Wednesday, April 4: Digital Production on Campus Innovation
In class: Discussion of assigned and other digital archive projects
- Brian Dear, PLATO History Blog
- To revisit: Ned Prutzer, The Biological Computer Laboratory
- Student Research Projects, Ethnography of the University Initiative
- UIUC Student Life and Culture Archives, Project 500 and the Struggle for Campus Diversity
Due April 9:
Monday, April 9: PLATO/ Student Life and Culture Archives visit
- Don Bitzer, "Use of CBE for the Handicapped," American Annals of the Deaf 124.5 (1979)
- Valerie Lamont, “New Directions for the Teaching Computer: Citizen Participation in Community Planning,” Technological Forecasting and Social Change 5 (1973), 149-162
- Larry Weber, "Blind Student Power," Technograph (October 1968), 17-20.
Due April 11:
- Revised project proposal
Wednesday, April 11: Technocultural Futurisms Symposium, iHotel
Due April 16:
- For the first half of your blog post, summarize the main points of the 90s Innovations readings
- For the second half of your blog post, summarize the Technocultural Futurisms panel you attended. Connect course readings, themes, and philosophies to the presentations.
Monday, April 16: 90s Innovations
In class: Discussion of assigned readings, sign-ups for a meeting slot during class time for our next section, wrap-up exercise on course readings, themes, and discussions
- Jimena Canales, “Mosaic: The First Point-and-Click Internet Browser,” in The University of Illinois: Engine of Innovation, edited by Frederick E. Hoxie, pp. 152-158.
- TO SKIM: Selections, Catherine Haythornthwaite and Michelle M. Kazmer, Learning, Culture and Community in Online Education: Research and Practice, New York: Peter Lang, 2004
- Greg Newby, "My Prairienet Story"
Wednesday, April 18: Individual Project Meetings
Sign up for individual meetings for proposed project feedback (No class)
Monday, April 23: DRES visit and ILLIAC exhibit visit
Due April 25:
Explain how the DRES building narrates the legacy of DRES. What stories stood out to you the most and why? What surprised you the most out of the range of topics covered? Include at least three images (which do not count toward the page/word count for your post) from the DRES building to illustrate your points.

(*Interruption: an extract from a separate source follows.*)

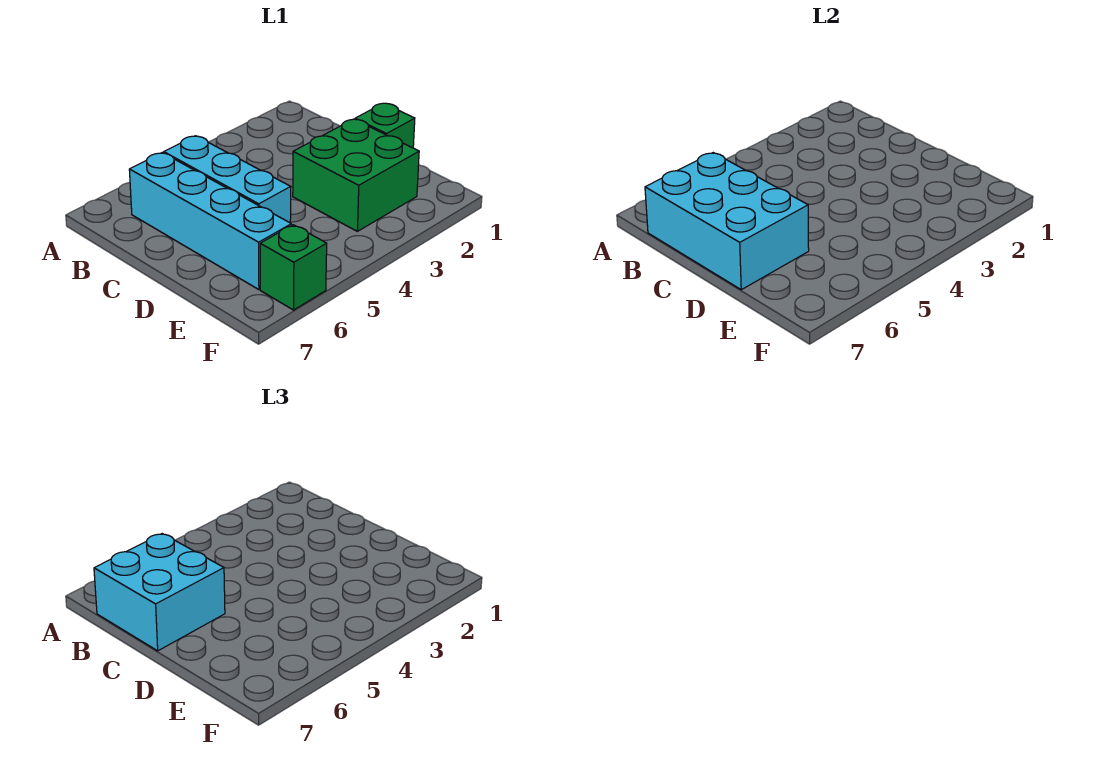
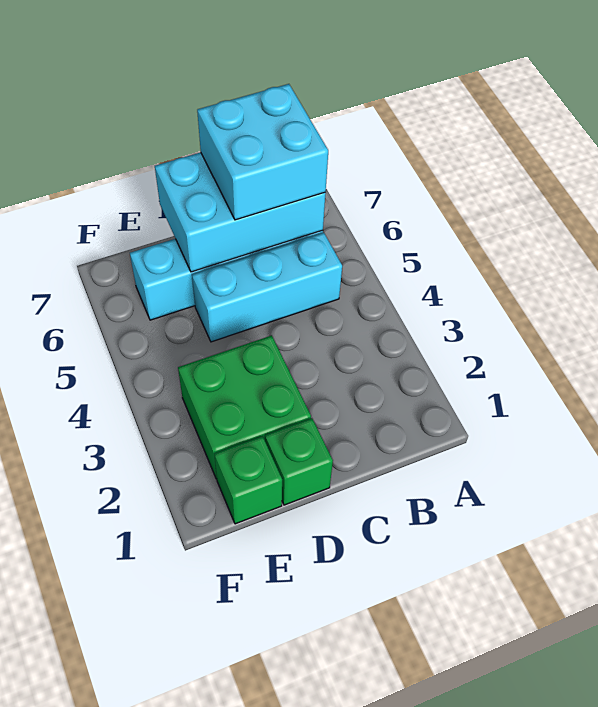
green brick F6 level 1 -> green brick E1 level 1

Wednesday, April 25: Spurlock Museum visit
Due April 30:
- Compare and contrast how the Spurlock Museum's "Knowledge at Work: The University of Illinois at 150" exhibit narrates innovation to how DRES and the ILLIAC exhibit from last class do so.
- How does the "Knowledge at Work" exhibit relate to other exhibits within the Spurlock Museum? Include at least three images from three different exhibits (which do not count toward the page/word count for your post) to illustrate your points.